The tone of Rebecca Walker's article is perceptive, calm and eloquent, not that of a woman crying out for expressions of sympathy and solidarity from strangers. She apparently has a good marriage with a loving and supportive husband and has at least mended fences with her father (although her next book is supposed to be an exploration into the complexities of her childhood). As I pointed out in my first comment, many of us have had periods of painful estrangement with a parent. That I did not either dwell on my empathy for her or support denouncing "radical feminism" because of her suffering has little or nothing to do with anything. I do not know Rebecca Walker well enough to truly feel her pain. In short, I have plenty of empathy for Rebecca Walker and her suffering but it is fundamentally beside the point.

The topic is how one's political (or artistic or religious) beliefs are, or are not, realized in their personal life, whether the result is good or bad and what bearing that has on how we view their politics, art or what-have-you. A parent who avows that parenting is, in itself, an evil vestige of a corrupt patriarchal system bent on exploiting women and children is a fool and if that is the extent of their contribution to discourse on the subject they would and should be ignored.
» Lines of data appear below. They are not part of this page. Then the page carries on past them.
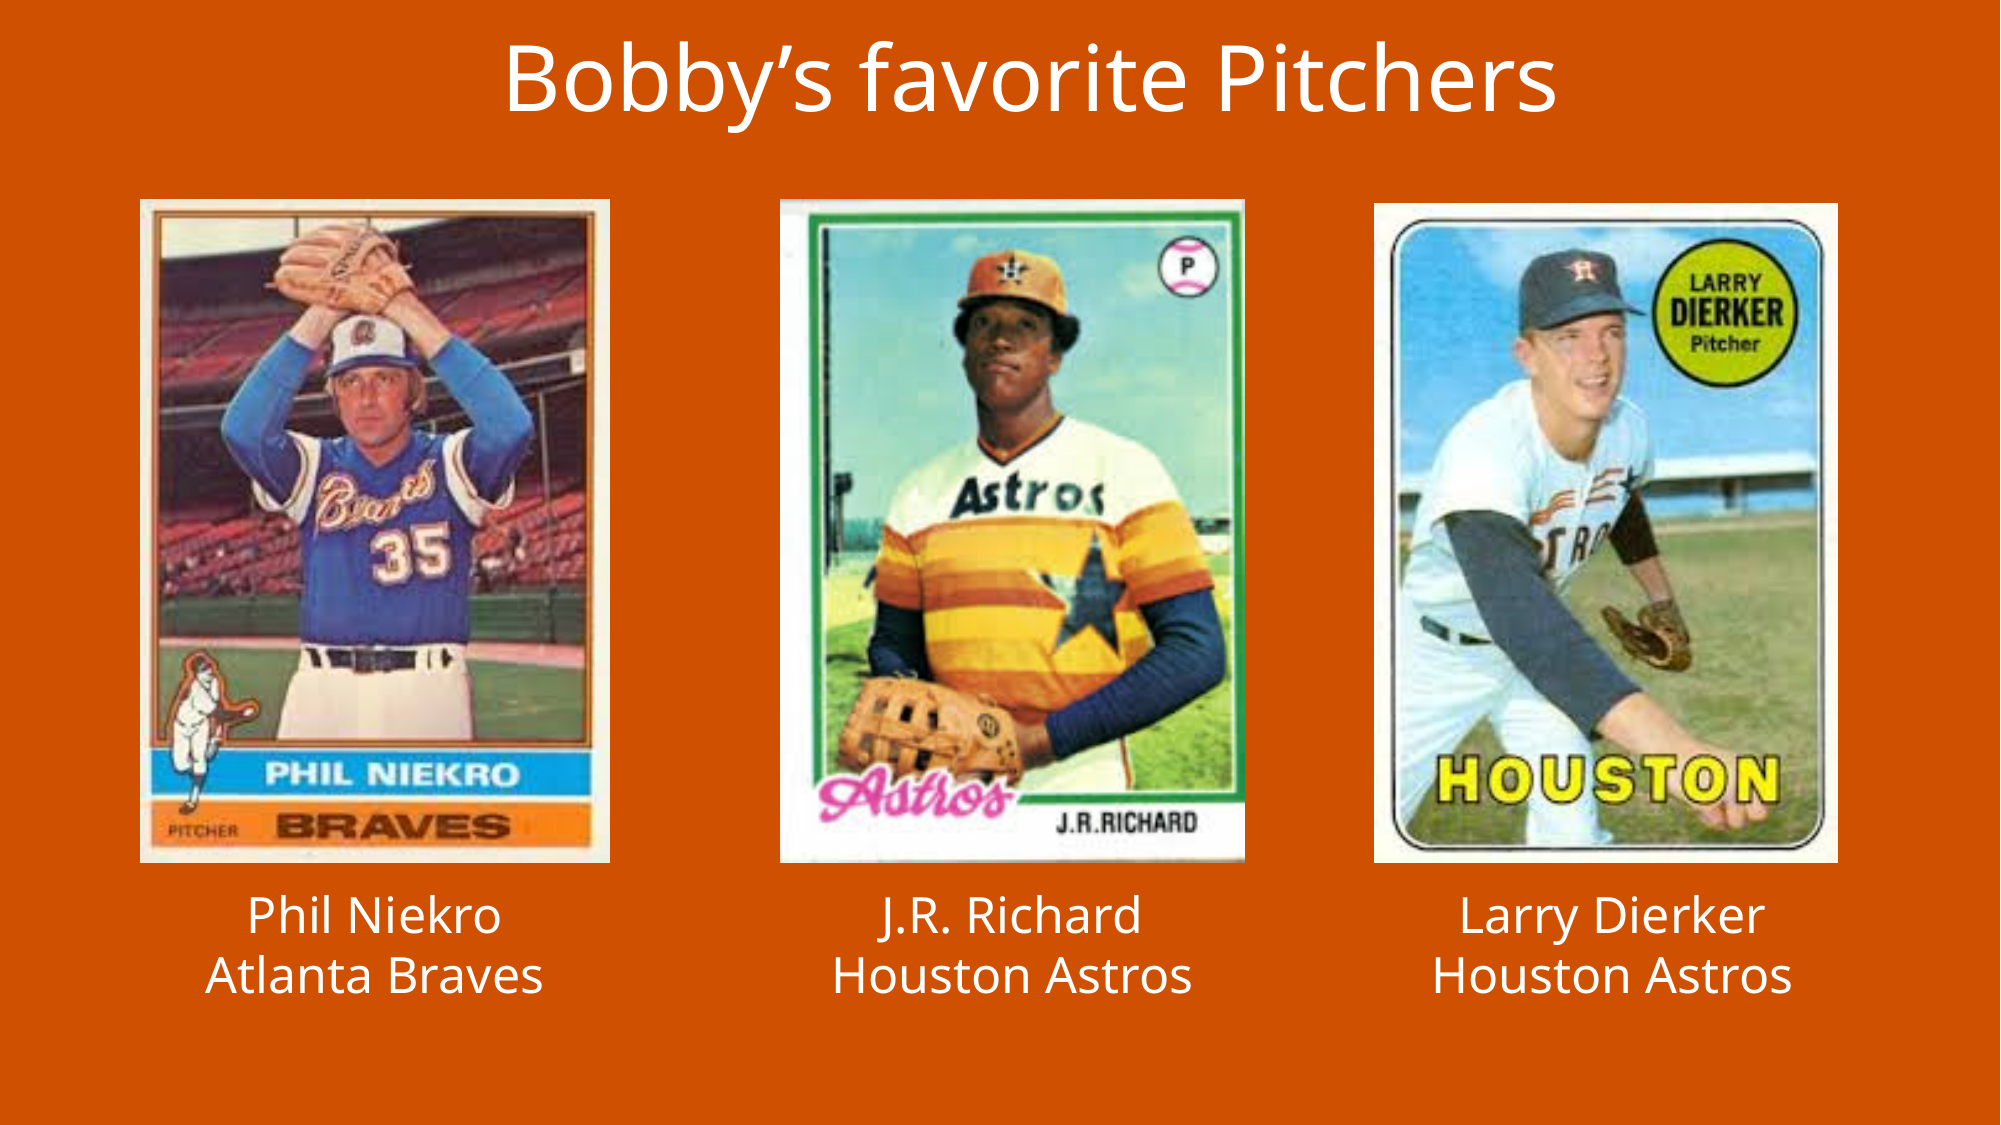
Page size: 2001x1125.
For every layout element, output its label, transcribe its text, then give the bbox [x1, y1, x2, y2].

text_box Larry Dierker Houston Astros [1374, 876, 1850, 1011]
picture [780, 199, 1245, 863]
text_box J.R. Richard Houston Astros [780, 876, 1245, 1011]
picture [1374, 203, 1838, 863]
picture [140, 199, 610, 863]
text_box Phil Niekro Atlanta Braves [137, 876, 613, 1011]
text_box Bobby’s favorite Pitchers [124, 12, 1938, 138]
Alice Walker, the writer and radical feminist certainly had more to offer than that caricature, whatever her own parenting was like. That she is shown to have been a cold and distant parent, too caught up in her political and artistic life to properly bond with and respond to the needs of her daughter, is a personal failing and undoubtedly hurt Rebecca. Knowledge of Rebecca's situation might well cause a re-examination of Alice Walker's writings. (Can't you just imagine the Oprah show that tries to bring them back together? Or where Oprah denounces Alice and embraces Rebecca?)

As for "the poison of Alice Walker-style radical feminism" being "expelled from our public discourse"; like the riots and militancy of many during the years of Black Power or, for a better example, the radical suffragettes fighting for the vote, sometimes it takes extreme measures to bring about a change that, once accomplished, no longer requires the same sort of radical efforts to maintain or continue. (See Rebecca Walker as part of the ongoing feminist experiment.)
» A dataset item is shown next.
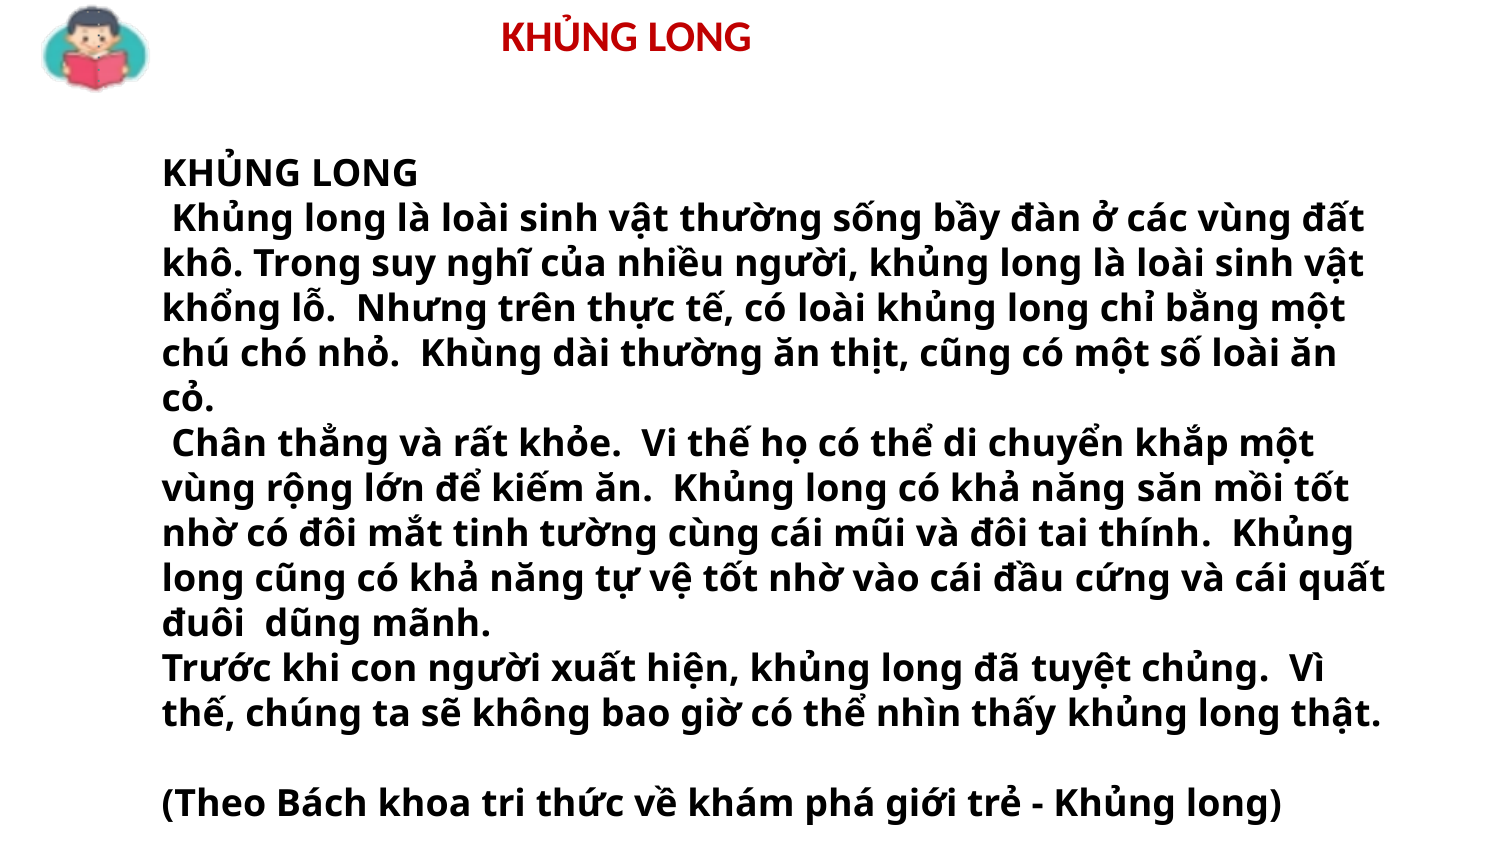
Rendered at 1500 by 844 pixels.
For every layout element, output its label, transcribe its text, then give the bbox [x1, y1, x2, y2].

Posted by: Chris White on May 6, 2008 6:29 PM



But to prove that a broken watch tells the right time twice a day:

“My father had come out of world war two and the Holocaust, my mother from the segregated South. Their attitude was, ‘The Gestapo isn’t after you, you’re not getting beaten up by mobs just for sitting at the lunch counter — what’s your problem?’ ” she says.

As someone who is trying to impress on teenagers that angsty temper-tantrums just trigger my obstinate streak and selective deafness, I can only applaud Walker on this (small) point.